◆ Kutipan Sumber:

============================================================

Sabtu, 19 Desember 2009

Renungan Epistel Minggu Advent IV, 20 Desember 2009

Menanti Dengan Iman Pengharapan
Yudas 1: 17-21

Anggota Jemaat terdorong untuk dengan rendah hati menantikan kehadiran Tuhan yang mengubah tatanan kehidupan menjadi adil dan sejahtera. Merupakan keprihatinan bersama, kalau di tengah masyarakat kita ini, Tindak kekerasan menjadi jalan penyelesaian setiap masalah yang dihadapi baik sebagai perorangan maupun kelompok-kelompok di masyarakat/bangsa ini. Suatu gejala yang menunjukkan ketidak percayaan terhadap penegak hukum, atau bahkan terhadap Pemerintah yang seharusnya sebagai pengayom/pelindung masyarakat. Oleh sebab itu main hakim sendiri, cara penyelesaian masalah yang dianggap paling adil : “mata ganti mata gigi ganti gigi” . Namun di pihak lain, gejala tersebut juga menun-jukkan “ketinggian hati manusia”, arogansi dalam menunjukkan kuasa dan kekuatannya yang tidak boleh/ tidak mau disentuh. Soal harga diri yang begitu tinggi/ mahal, maka dengan cara apapun akan dipertahankan dan nyawa pun akan dipertaruhkan untuk itu.
Di tengah kenyataan yang mencemaskan bahkan dapat dikatakan mengerikan, Minggu depan kita sudah masuk ke masa raya Natal, yang mengingatkan kita akan kedatangan/ kehadiran Yesus Kristus Tuhan, sang Juruselamat dunia. Allah yang menjadi manusia dan bahkan rela menderita sampai mati dalam kehinaan, demi menggantikan manusia untuk menerima penghukuman atas dosa, sekalipun Dia tidak berdosa.[bnd.II Kor.5:21]
Advent mengingatkan akan penantian akan kedatangan Tuhan Yesus Kristus yang kedua kali. KedatanganNya sebagai Hakim yang adil yang membawa kesejahteraan bagi manusia. Sebagai umat Tuhan, sejauh mana keyakinan percaya itu menjadi nyata dan terasa melalui kehidupan nyata di tengah masyarakat? Dan dengan demikian, dunia (orang) melihat sikap dan tindakan percaya melalui kerendahan hati untuk rela diubah oleh Tuhan [Roma 12 : 2]; sehingga dapat membawa perubahan pula bagi masyarakat/ bangsa ini. Aku tidak akan menjamah tuanku itu, sebab dialah orang yang diurapi Tuhan (1Samuel 24:11) Bacaan : 1Samuel 23:28-24:16

Ada kalanya lebih baik menunggu Allah bertindak daripada berusaha membuat segala sesuatu terjadi menurut kehendak kita. Itu adalah pelajaran yang dapat kita lihat jelas saat Daud menolak membunuh Saul meski raja itu berusaha membunuhnya (1 Samuel 24). Ketika Saul seorang diri di dalam dan dalam posisi yang lemah, pengikut Daud memberitahukan bahwa itu merupakan kesempatan yang Allah berikan untuk mengambil alih kedudukan sebagai raja yang memang sudah menjadi haknya (ayat 5). Namun Daud menolak dan berkata, "Dijauhkan Tuhan-lah kiranya dari padaku untuk melakukan hal yang demikian kepada tuanku, kepada orang yang diurapi Tuhan, yakni menjamah dia" (ayat 7). Setelah Saul meninggalkan gua, Daud berseru kepadanya, "Tuhan kiranya menjadi hakim di antara aku dan engkau, Tuhan kiranya membalaskan aku kepadamu, tetapi tanganku tidak akan memukul engkau" (ayat 13). Daud tahu Allah telah memilihnya menjadi raja. Namun, ia pun tahu membunuh Saul bukanlah cara yang tepat untuk memuluskan jalannya menjadi raja. Ia menunggu Allah menyingkirkan Saul dari takhta.

============================================================

◆ Uraian Soal: Tentukan apakah setiap pernyataan di bawah ini sesuai dengan renungan Advent. Jawab ya atau tidak, lalu kutip persis kata-kata renungan yang menentukannya. (a) Daud menolak membunuh Saul. (b) Bacaan Epistel renungan ini diambil dari Roma 12:2. (c) Menurut renungan ini, minggu depan kita masuk ke masa Paskah. Materi berikut tidak diperlukan.

◆ Materi Pendukung:
============================================================

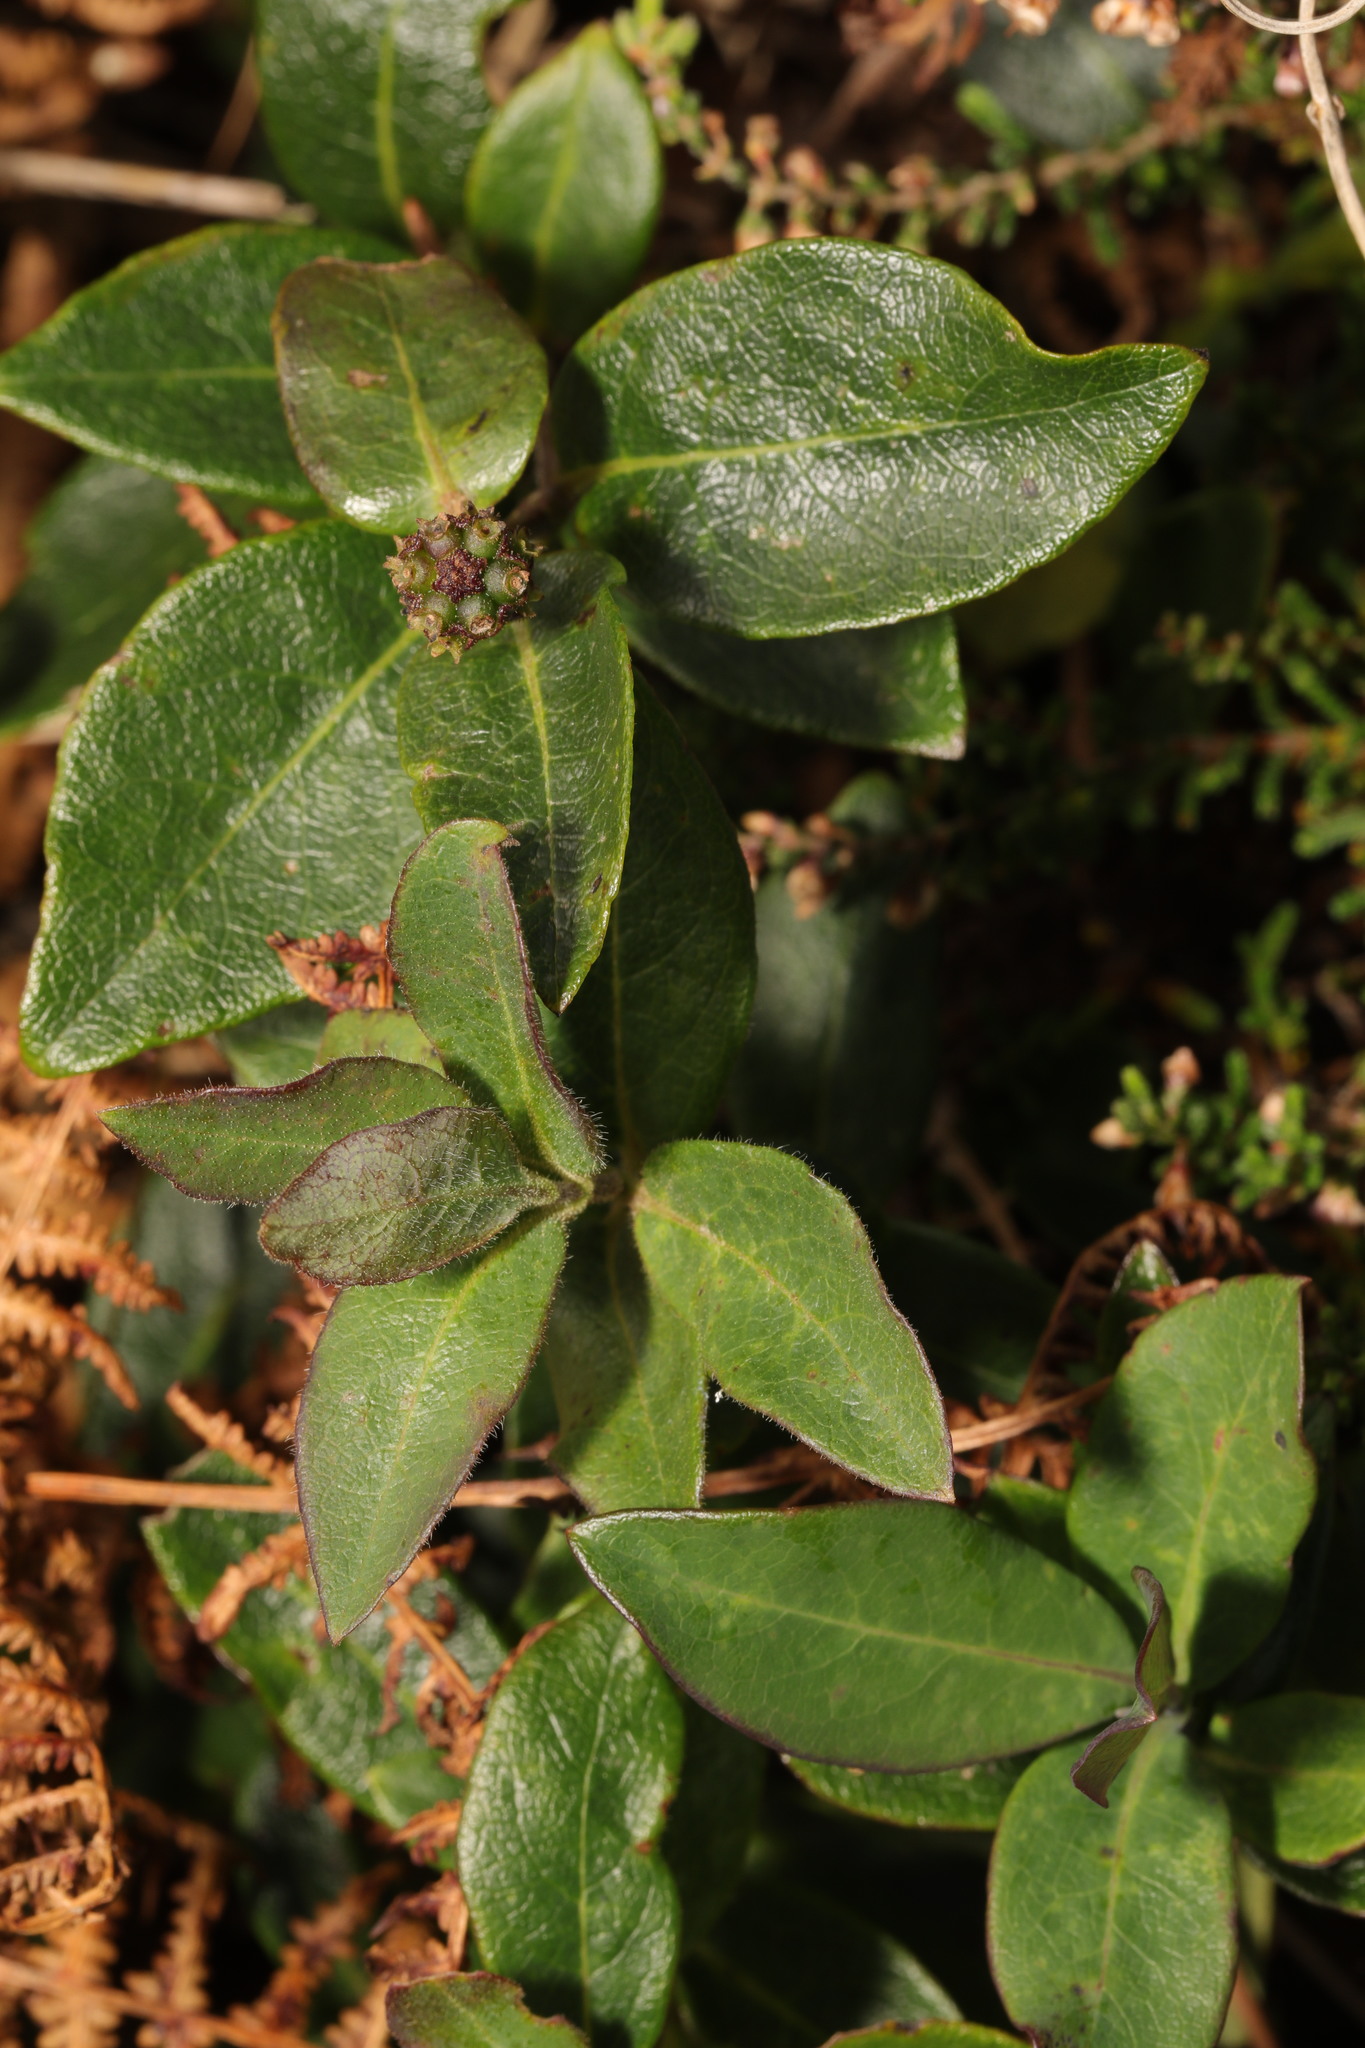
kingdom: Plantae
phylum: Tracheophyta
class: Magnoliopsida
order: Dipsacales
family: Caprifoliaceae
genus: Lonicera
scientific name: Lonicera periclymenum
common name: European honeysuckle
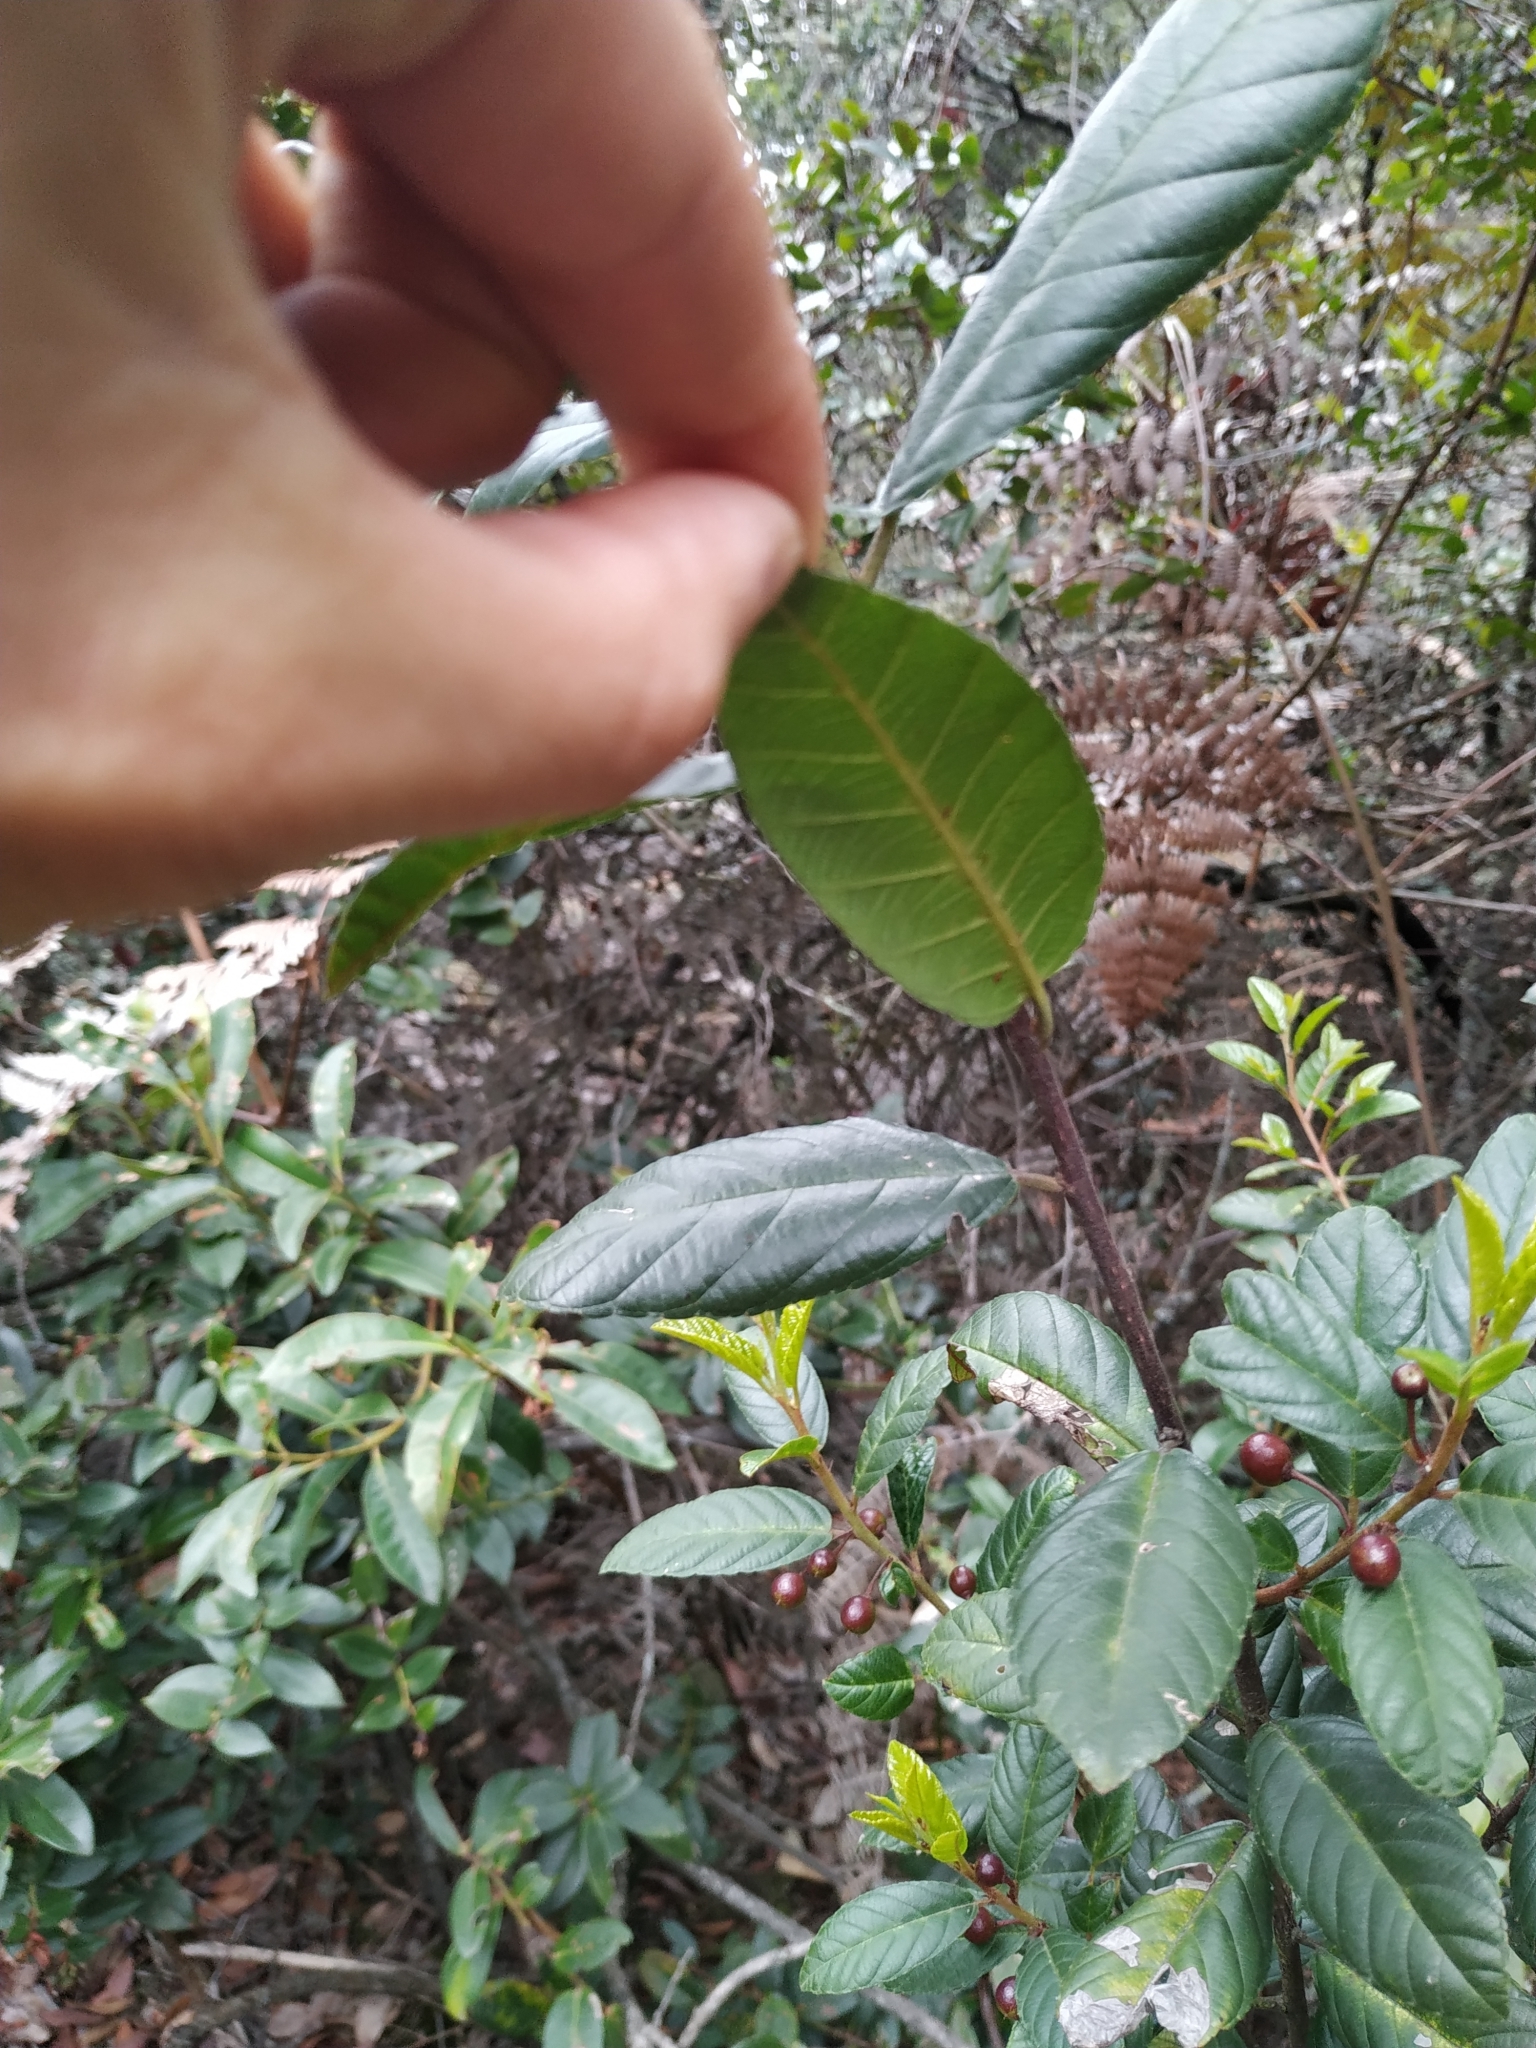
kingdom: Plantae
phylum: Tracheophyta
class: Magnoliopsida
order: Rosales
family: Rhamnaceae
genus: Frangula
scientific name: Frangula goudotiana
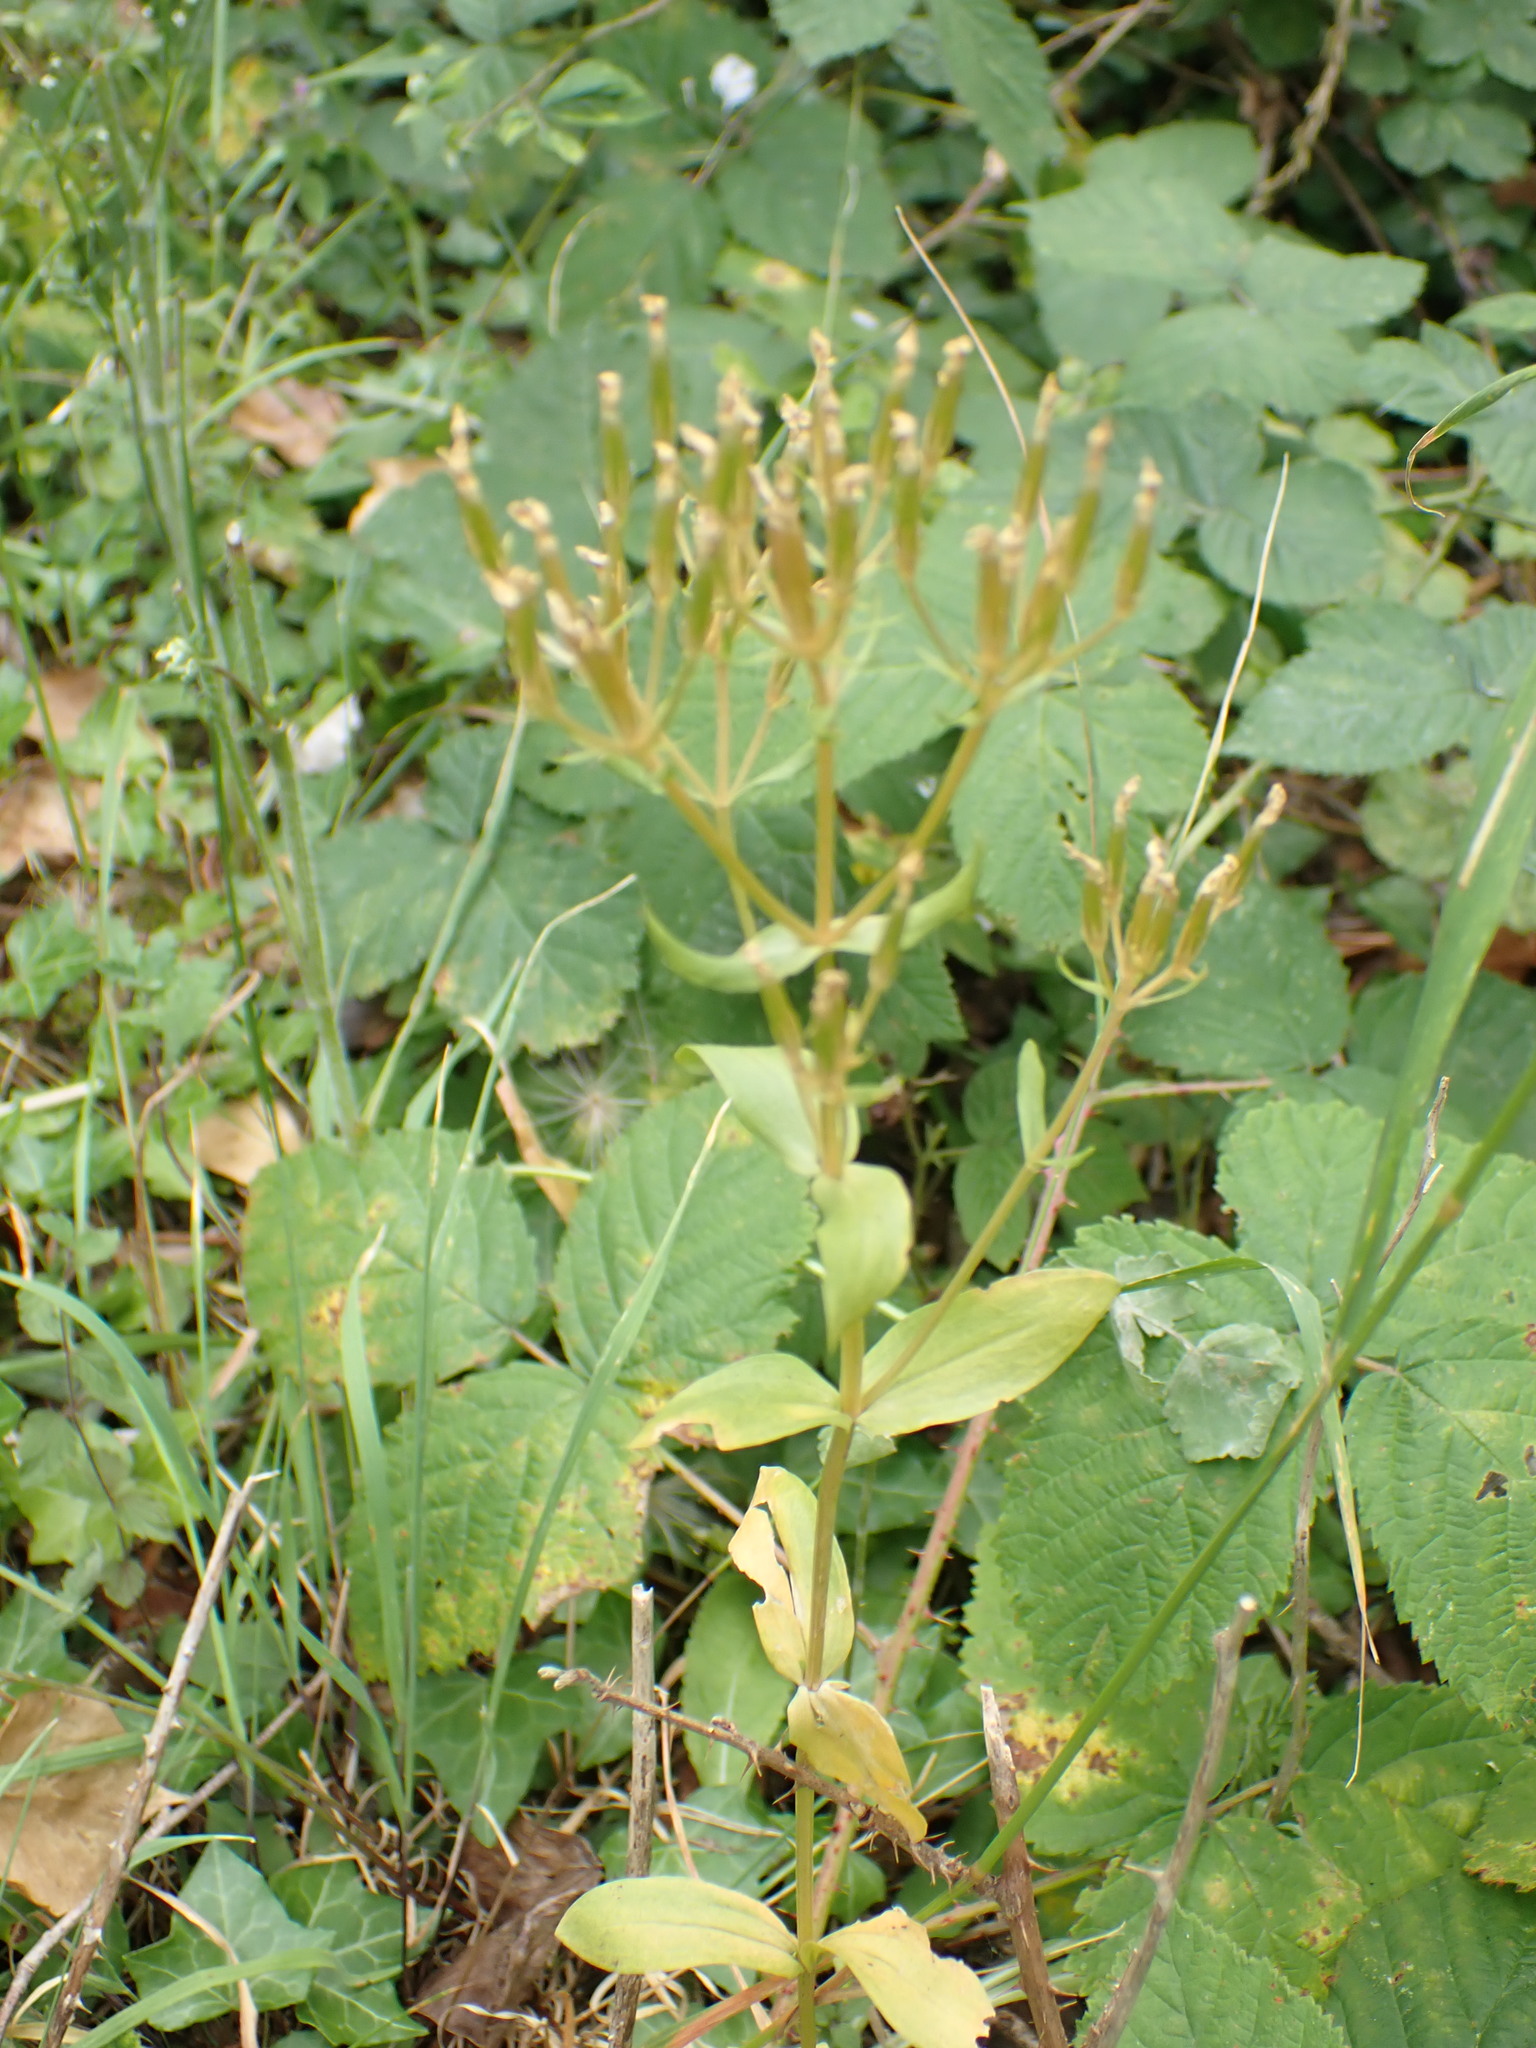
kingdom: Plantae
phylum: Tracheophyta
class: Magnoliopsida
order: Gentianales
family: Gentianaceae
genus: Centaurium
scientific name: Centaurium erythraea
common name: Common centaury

============================================================

◆ Jawaban Akhir:
(a) Ya: "Daud menolak membunuh Saul meski raja itu berusaha membunuhnya"
(b) Tidak: "Yudas 1: 17-21"
(c) Tidak: "Minggu depan kita sudah masuk ke masa raya Natal"